Dos sentencias del Tribunal Supremo indican que el impuesto AJD que grava los actos jurídicos documentados en España, determinan que deben ser pagados por el prestatario. Se llega a esta conclusión tras varios recursos de casación presentados por los consumidores en su lucha contra las clausulas abusivas que los bancos aplicaban en sus contratos de préstamos.

Estas dos sentencias de Tribunal Supremo vienen a aclarar algunas dudas que existían sobre la obligación de pago del impuesto de actos jurídicos documentados o AJD. Hasta el momento, algunos bancos lo incluían dentro de las clausulas que el cliente debía firmar si quería obtener el préstamo bancario para la compra de una nueva vivienda, por ejemplo.

A la hora de adquirir una vivienda, los impuestos y clausulas varían en cada entidad, por ello es importante que revises todos los puntos antes de firmar nada. De esta manera, podrás estar seguro y tranquilo.

¿Qué es el impuesto AJD?

Se trata de un impuesto pasivo que grava los actos jurídicos documentados. Dentro de estos actos jurídicos se engloban 3 grupos:

  • Los documentos notariales: en ellos se gravan escrituras, actos y testimonios notariales que están compuestos por una cuota fija y otra variable. Con estas sentencias del Tribunal Supremo, quien debe pagar este impuesto, siempre es el sujeto pasivo del contrato, es decir, el prestatario.
  • Documentos mercantiles: en ellas se incluyen aquellas que sean susceptibles de un préstamo o crédito que pueda ser transmitido.
  • Documentos administrativos: transmisión por sucesión o cesión de títulos nobiliarios o su rehabilitación. En este apartado, se incluyen también las anotaciones con carácter preventivo en registros públicos. Estas últimas se gravan con un 0,50 por ciento de la base imponible que se vaya a registrar.

¿Quién debe pagarlo?

Tras la resolución de diversos recursos de casación presentados por personas que habían pedido un préstamo, finalmente se ha concluido en que deben fijarse en quién debe pagar cada una de las cuotas de las que está compuesto el impuesto de actos jurídicos documentados.
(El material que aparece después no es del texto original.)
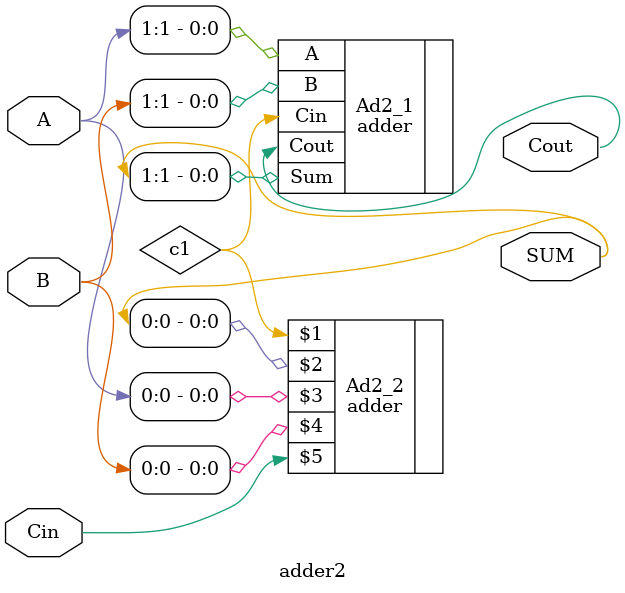
<source format=v>
/**************************************
* Module: adder2
* Date:2014-10-09  
* Author: Luís     
*
* Description: Somador completo
***************************************/
module  adder2(Cout, SUM, A, B, Cin);
    output Cout;
    output [1:0] SUM;
    input [1:0] A;
    input [1:0] B;
    input Cin;
    wire c1;
    
    //adder(Cout, Sum, A, B, Cin);
    adder Ad2_1 (.Cout(Cout), .Sum(SUM[1]), .A(A[1]), .B(B[1]), .Cin(c1));
    adder Ad2_2 (c1, SUM[0], A[0], B[0], Cin);   


endmodule


</source>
El AJD está compuesto por dos cuotas, una fija y otra variable, de las que deberá hacerse cargo el sujeto pasivo de la acción:

  • Cuota fija: es aquella que debe abonarse para poder emitir los títulos ya que estos deben ir siempre elaborados sobre papel timbrado. En el caso de este impuesto, el valor del papel para redactar los documentos es muy bajo: 0,30 euros por pliego y 0,15 euros por folio. Este tipo de papel timbrado se utiliza para la redacción de la matriz y las copias autorizadas. La matriz debe abonarse por parte del prestatario, que en el caso que nos ocupa sería la entidad bancaria que es la que realiza el préstamo, salvo que ambas partes acuerden que se va a aplicar otro régimen de pago. En cuanto a las copias autorizadas, estas deberán ser abonadas por el solicitante de las mismas, es decir, el particular que recibe el préstamo.
  • Cuota variable: esta parte del impuesto lo determina cada una de las comunidades autónomas y se aplica siempre el que corresponda con el lugar en el que se ha adquirido la vivienda. El tipo aplicable general es del 0,50 por ciento de la cuota imponible y deberá correr a cargo del sujeto pasivo de la operación, es decir, el prestatario.